§ GIVEN INFORMATION
•••••

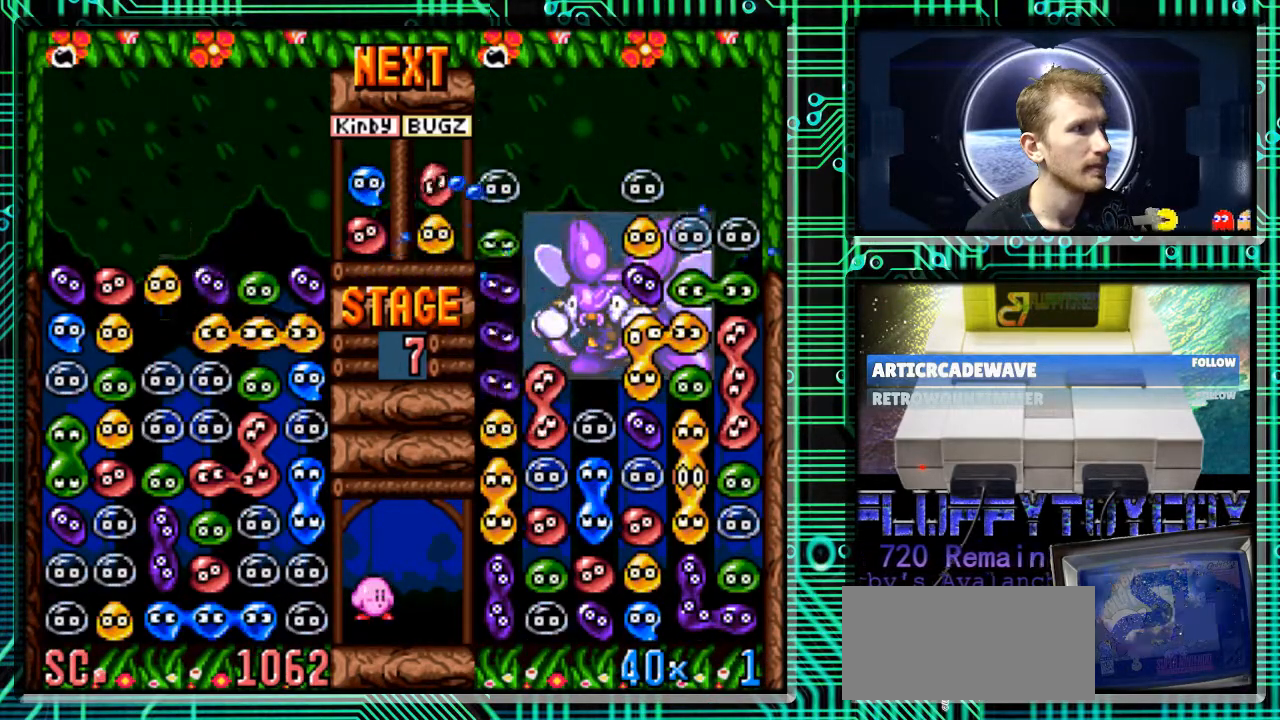
{"buttons": [], "events": [[67, "B", "down"], [200, "B", "up"]]}
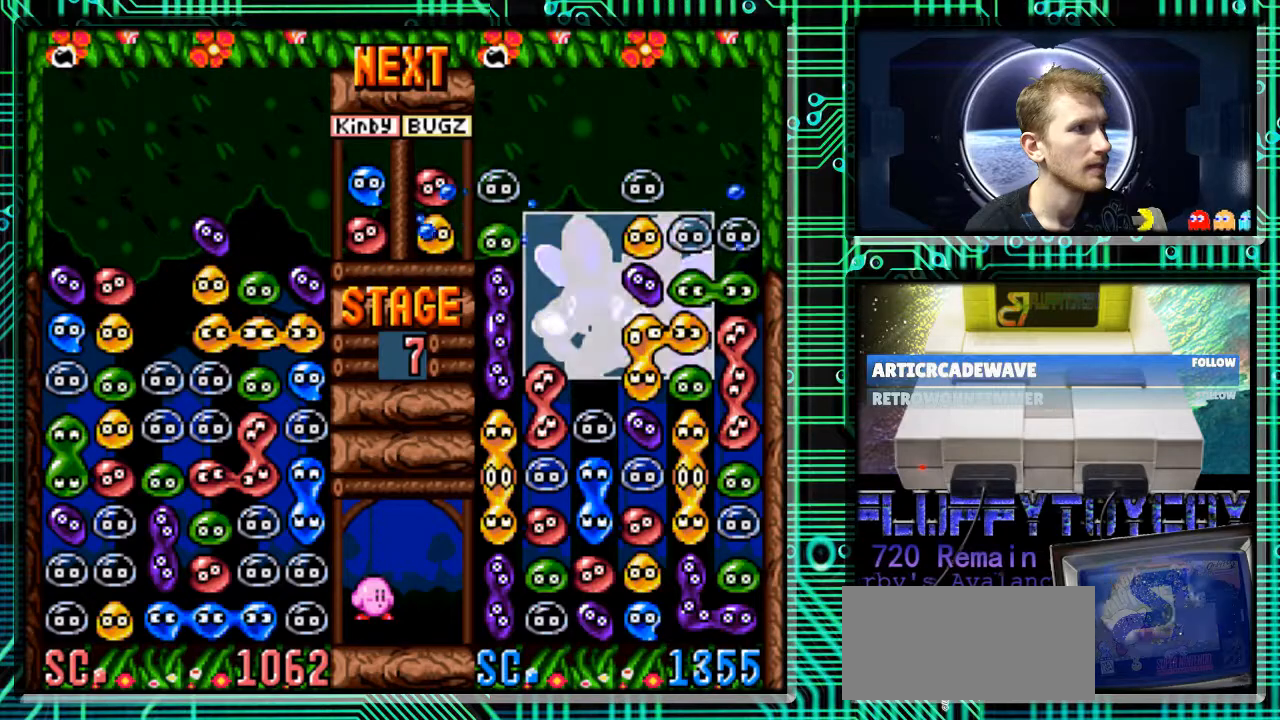
{"buttons": [], "events": []}
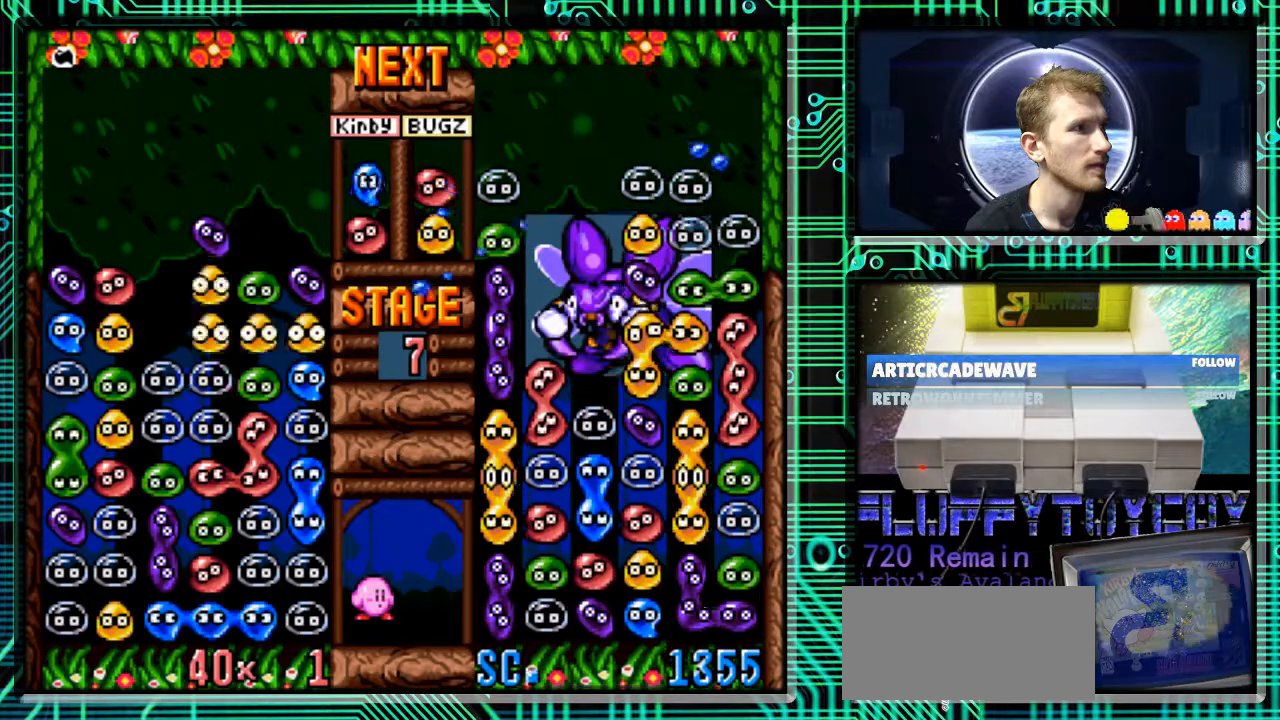
{"buttons": [], "events": []}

•••••

§ REQUIRED ACTION
With the pictures removed, set down every line of the listing above exactly.

§ RESULT
{"buttons": [], "events": [[67, "B", "down"], [200, "B", "up"]]}
{"buttons": [], "events": []}
{"buttons": [], "events": []}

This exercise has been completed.